Thursday, 13 March 2014

Learning for the GCSE German controlled assessment

How many times do hear statements like this?
"I'm good at revision, I just go blank when I go into the exam" or maybe
"It won't go in.  I can't learn it"

The constant battle to help pupils learn for the controlled assessment goes on and on. We are also battling against panic and bad revision technique.  It boils down to 3 things: they don't understand the language they are trying to use, they use limited strategies which aren't really fit for purpose, and they don't review the learning they have done so far to see if it has worked. This then translates into the following disasters:

1.  In an attempt to get the best grade possible, lots of pupils resort to either using impressive looking phrases from worksheets or texts which they don't understand, or they use the dreaded google translate, believing that these things are the magic keys to the kingdom. Some of this comes from them not having faith in the language that they know, and believe that mysterious phrases which look impressive must be better than what they can come up with on their own.  Oh, and it's faster. Job done.
2.  Despite all efforts to help them in class to learn strategically, they ignore all these strategies in favour of "just reading through" because it's easier.
3.  They try to learn too much too fast, ending up in them learning nothing properly.
4.  They rarely test themselves to whether they have, in fact, learnt any of it, meaning that they're blissfully unaware that it hasn't worked.
5.  If they do test themselves, they don't actually do anything about the weak bits that they have found.
6.  They try to use complex phrases without really understanding them or having a "feel" for them - especially subordinating conjunctions such as "weil" in German, where the verb gets sent to the end.
7.  They try to learn it parrot-fashion without really knowing what they're saying. Are we the teachers to blame here?  I do get exasperated, and sometimes I do say, "Well, you've just got to learn it." I wonder how that is translated in the teenage brain.

Certainly, websites such as help, although that has now disappeared behind a pay-wall.  I'm sure there are others around that you can suggest.
-------------------------
_Work instructions:_
[1] In the blog post on learning for the GCSE German controlled assessment, which German subordinating conjunction is given as an example of one that sends the verb to the end?
[2] The blog post on the GCSE German controlled assessment says the problem boils down to three things. List all three.
[3] Continue the blog post about learning for the GCSE German controlled assessment from its final sentence.

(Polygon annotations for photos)
-------------------------
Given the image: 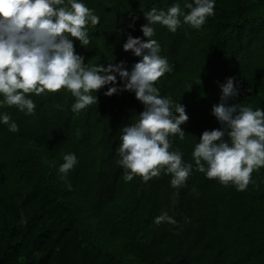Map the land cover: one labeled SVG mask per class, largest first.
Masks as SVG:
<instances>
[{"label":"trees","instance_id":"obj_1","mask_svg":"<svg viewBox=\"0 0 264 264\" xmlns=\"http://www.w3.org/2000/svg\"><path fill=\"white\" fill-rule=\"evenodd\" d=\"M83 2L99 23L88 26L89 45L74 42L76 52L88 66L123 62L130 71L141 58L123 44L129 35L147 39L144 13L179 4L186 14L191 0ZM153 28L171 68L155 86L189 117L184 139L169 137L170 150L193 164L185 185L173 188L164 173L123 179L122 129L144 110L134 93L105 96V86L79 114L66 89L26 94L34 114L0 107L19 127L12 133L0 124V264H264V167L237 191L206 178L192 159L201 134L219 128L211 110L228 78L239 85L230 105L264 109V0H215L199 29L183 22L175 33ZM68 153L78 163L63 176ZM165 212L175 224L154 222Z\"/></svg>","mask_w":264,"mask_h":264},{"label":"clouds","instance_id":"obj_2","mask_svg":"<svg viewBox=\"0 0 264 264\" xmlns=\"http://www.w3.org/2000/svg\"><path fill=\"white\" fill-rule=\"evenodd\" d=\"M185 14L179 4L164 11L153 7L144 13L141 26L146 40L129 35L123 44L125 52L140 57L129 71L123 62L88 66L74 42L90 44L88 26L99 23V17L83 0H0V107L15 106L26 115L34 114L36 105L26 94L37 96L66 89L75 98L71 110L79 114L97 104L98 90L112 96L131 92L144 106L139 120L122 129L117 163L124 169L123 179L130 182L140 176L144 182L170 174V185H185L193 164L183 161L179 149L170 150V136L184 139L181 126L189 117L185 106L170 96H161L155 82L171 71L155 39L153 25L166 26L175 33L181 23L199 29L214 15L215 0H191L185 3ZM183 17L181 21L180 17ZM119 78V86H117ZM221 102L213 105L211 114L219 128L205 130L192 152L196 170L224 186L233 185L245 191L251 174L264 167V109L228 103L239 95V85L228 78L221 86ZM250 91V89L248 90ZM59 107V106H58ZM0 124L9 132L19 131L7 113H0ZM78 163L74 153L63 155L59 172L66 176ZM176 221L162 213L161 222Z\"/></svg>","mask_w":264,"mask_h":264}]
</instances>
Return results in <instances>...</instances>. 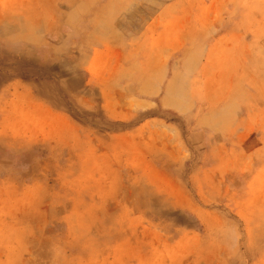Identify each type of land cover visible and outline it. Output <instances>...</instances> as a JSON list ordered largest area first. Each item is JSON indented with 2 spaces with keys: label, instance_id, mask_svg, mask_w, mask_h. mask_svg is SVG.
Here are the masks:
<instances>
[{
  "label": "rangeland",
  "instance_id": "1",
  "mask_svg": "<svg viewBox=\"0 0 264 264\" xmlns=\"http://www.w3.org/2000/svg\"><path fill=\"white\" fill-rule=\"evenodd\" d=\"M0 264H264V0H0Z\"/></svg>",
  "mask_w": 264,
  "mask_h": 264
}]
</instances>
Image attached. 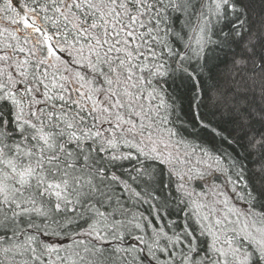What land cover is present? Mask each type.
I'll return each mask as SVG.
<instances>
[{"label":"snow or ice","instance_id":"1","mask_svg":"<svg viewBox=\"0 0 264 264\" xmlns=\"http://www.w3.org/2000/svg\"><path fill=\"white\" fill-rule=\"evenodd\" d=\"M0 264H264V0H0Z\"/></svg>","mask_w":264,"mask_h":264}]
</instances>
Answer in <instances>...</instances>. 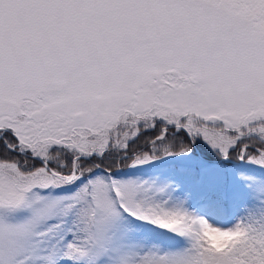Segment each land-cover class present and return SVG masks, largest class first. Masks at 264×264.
-------------------------
_Solved problems:_
[1] "Weil"

[2]
- Pupils don't understand the language they are trying to use.
- They use limited strategies that aren't really fit for purpose.
- They don't review the learning they have done so far to see if it has worked.

[3]
How do you get pupils to try to slow down, really look at the work, and improve their understanding of their work?  I teach all boys, and most of them are in a rush to finish and tick the work off their lists.  I certainly don't have all the answers, but here are a couple of things I've done recently.  Nothing spectacular, but I thought I would share.

End of topic test
Obvious, really, but I've been guilty of being in a rush, and assuming they would learn it during their revision. Um -no! I like to test those key structures that I know they'll need, as well as key words.  If they know these already, they're getting there.  The difference between "meine Familie" and "mit meiner Familie" - they need to know this.  Have they really understood?  Pick up the problems and deal with them before starting the task.

Breaking down their learning into 3 phases:
1. words
2. small phrases
3. sentence / paragraph level

This seems to give them focus

*Top 20 difficult words*
This is my favourite. I ask pupils to pick out their top 20 difficult words, whether that's for spelling or for meaning, and I ask them to write a list in English and German.
This works a treat, especially with the complacent ones who simply want to get on and "just learn" it, because suddenly they realise that they don't know what "feierlich" means, and..oh ..what does that mean again?
Why 20 words?  It's a manageable number, it's not too scary, and gives them a do-able revision list.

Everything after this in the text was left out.